RubyFacets
Today I found a really neat site, RubyFacets. Reminds me a bit of Perl's List::Util and List::MoreUtils; it's a bunch of methods to extend core classes in interesting ways.
A while back I posted about a way to prevent Ruby from raising an exception when trying to access an un-initialized subarray of a multidimensional array by extending NilClass. At RubyFacets I found something arguably more interesting: auto-initializing sub-hashes of a multi-dimensional hash.
The code:
def self.auto(*args) leet = lambda { |hsh, key| hsh[key] = new( &leet ) } new(*args,&leet) end
It took me a couple minutes to figure out what this is doing. The standard new method for class Hash takes a block; if you reference an uninitialized hash element (via the [] method) that block will be called, which presumably assigns the element a default value (thought it doesn't have to).

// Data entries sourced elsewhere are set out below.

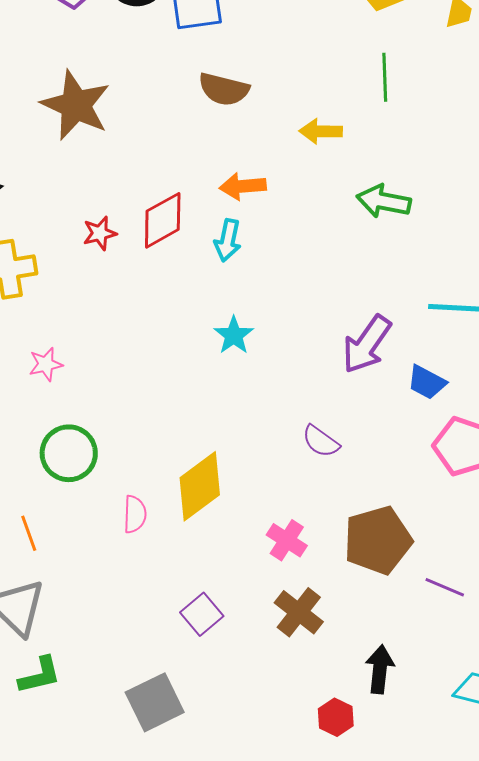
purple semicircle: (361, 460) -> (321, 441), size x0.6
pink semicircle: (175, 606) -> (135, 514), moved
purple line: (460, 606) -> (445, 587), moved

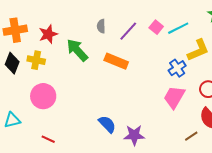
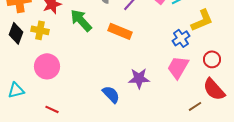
purple star: (134, 135) -> (139, 78), moved

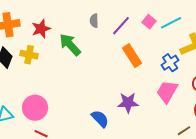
orange rectangle: (120, 31) -> (132, 56), moved, turned 35
pink circle: (47, 66) -> (35, 108), moved

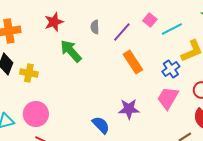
pink square: (149, 22) -> (150, 20), moved
red star: (41, 29) -> (54, 22), moved
yellow cross: (29, 55) -> (29, 73), moved

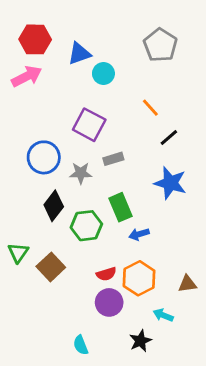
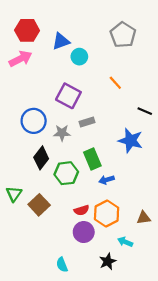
black line: (169, 137) -> (145, 111), moved, turned 64

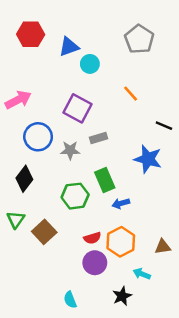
pink arrow: (20, 59) -> (18, 100), moved
black diamond: (41, 158) -> (24, 179), moved

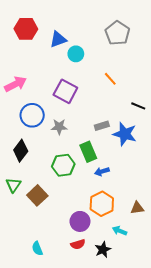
gray rectangle: (99, 138) -> (102, 126), moved
red semicircle: (92, 238) -> (78, 244), moved
cyan semicircle: (70, 300) -> (37, 248), moved

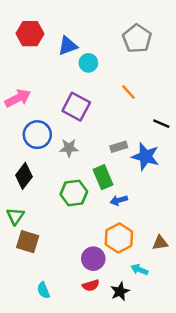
brown square: (37, 195) -> (28, 242), moved, turned -30

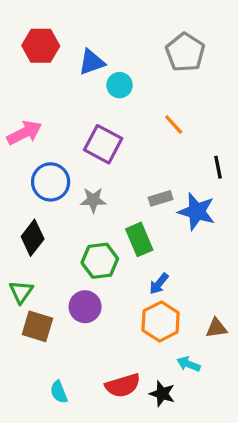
black line: (161, 124) -> (218, 167), turned 56
blue arrow: (119, 200) -> (159, 284), moved, turned -35
purple circle: (93, 259) -> (85, 307), moved
red semicircle: (91, 285) -> (123, 385), size x1.5
black star: (120, 291) -> (162, 394), turned -30

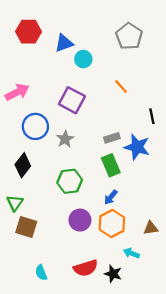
gray star: (93, 200) -> (65, 139), turned -30
green rectangle: (139, 239) -> (111, 165), moved
purple circle: (85, 307) -> (80, 220), moved

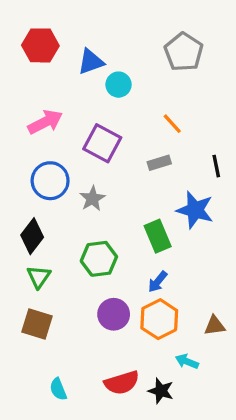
pink arrow: (17, 92) -> (45, 122), moved
gray rectangle: (112, 138) -> (159, 163), moved
green triangle: (15, 203) -> (39, 277), moved

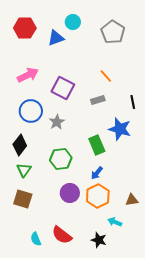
cyan circle: (119, 85) -> (73, 22), moved
red semicircle: (122, 383) -> (62, 235), moved, turned 55

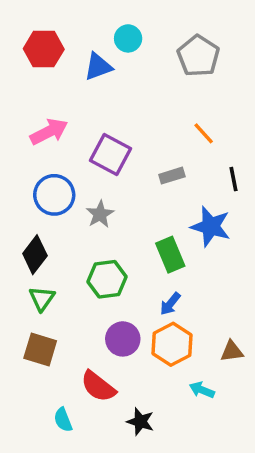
orange line: (106, 76) -> (204, 133), moved
red semicircle: (62, 235) -> (98, 386), moved
black star: (99, 240) -> (140, 422), moved

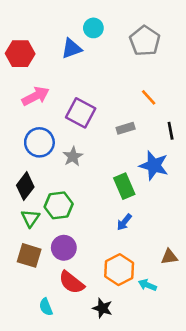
red hexagon: (44, 49) -> (20, 54), moved
green hexagon: (107, 279) -> (59, 205), moved
purple circle: (123, 339) -> (64, 248), moved
orange hexagon: (172, 344) -> (119, 270), moved

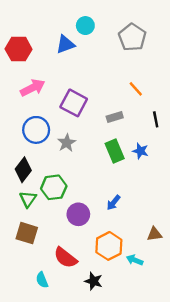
blue star: (154, 166) -> (140, 151), size x0.6
green rectangle: (124, 186) -> (115, 151), moved
purple circle: (64, 248) -> (78, 214), moved

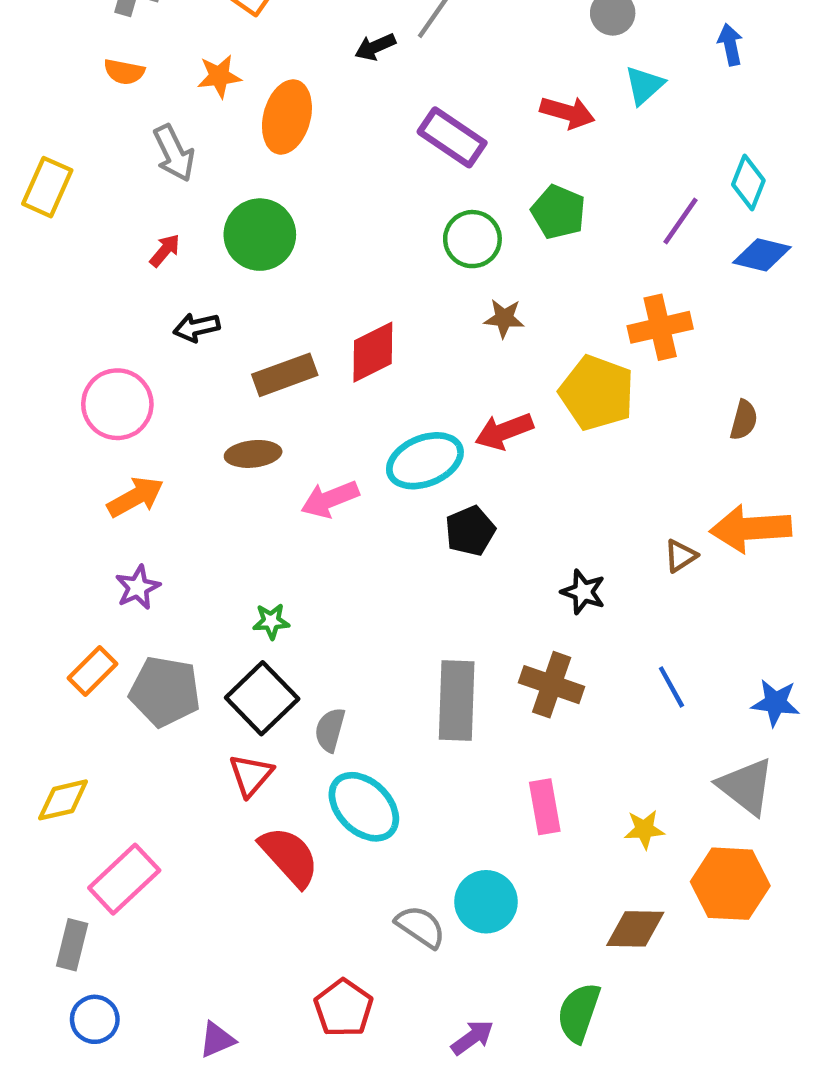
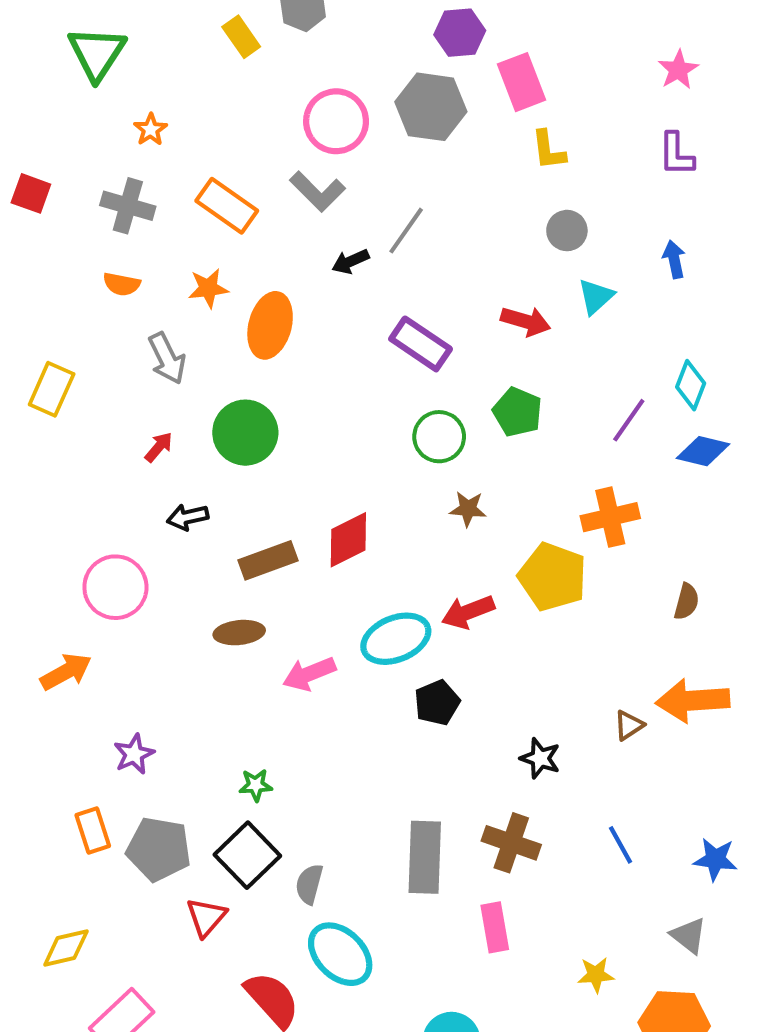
orange arrow: (135, 497) -> (66, 672), moved
orange rectangle: (92, 671) -> (93, 830), turned -63
red triangle: (251, 775) -> (206, 917), moved
gray triangle: (746, 786) -> (689, 936), size x0.7
pink rectangle: (545, 807) -> (495, 927), moved

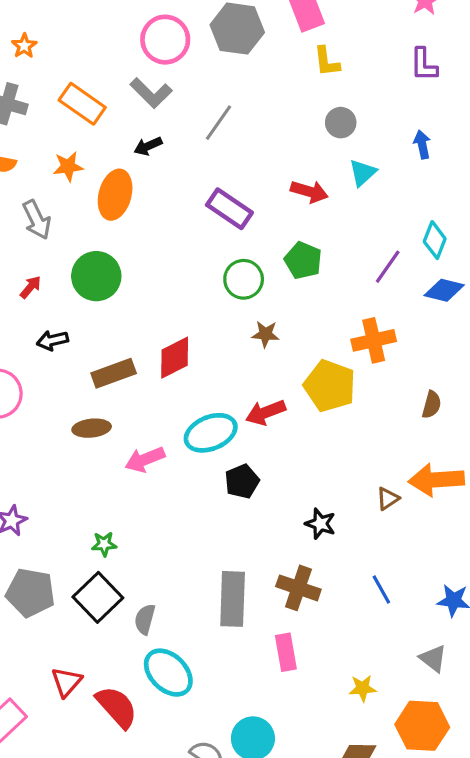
black arrow: (350, 261) -> (148, 146), moved
red triangle: (206, 917) -> (67, 682), moved

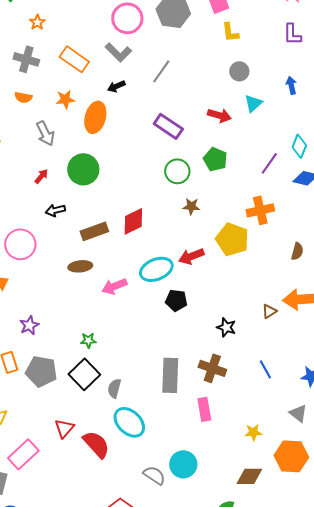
black pentagon: (242, 481) -> (176, 300), turned 30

The above method assigns a default value to any uninitialized Hash elements referenced via []. The default value is a new Hash object. The new Hash object's constructor is also passed a block which assigns new Hash objects to uninitialized Hash elements. You can see above that the "leet" anonymous function contains a reference to itself. I find that mighty clever. This lets you do crazy things like
h = Hash.auto a['a']['lot']['of']['dimensions'] = true
and you'll get hashes the whole way down.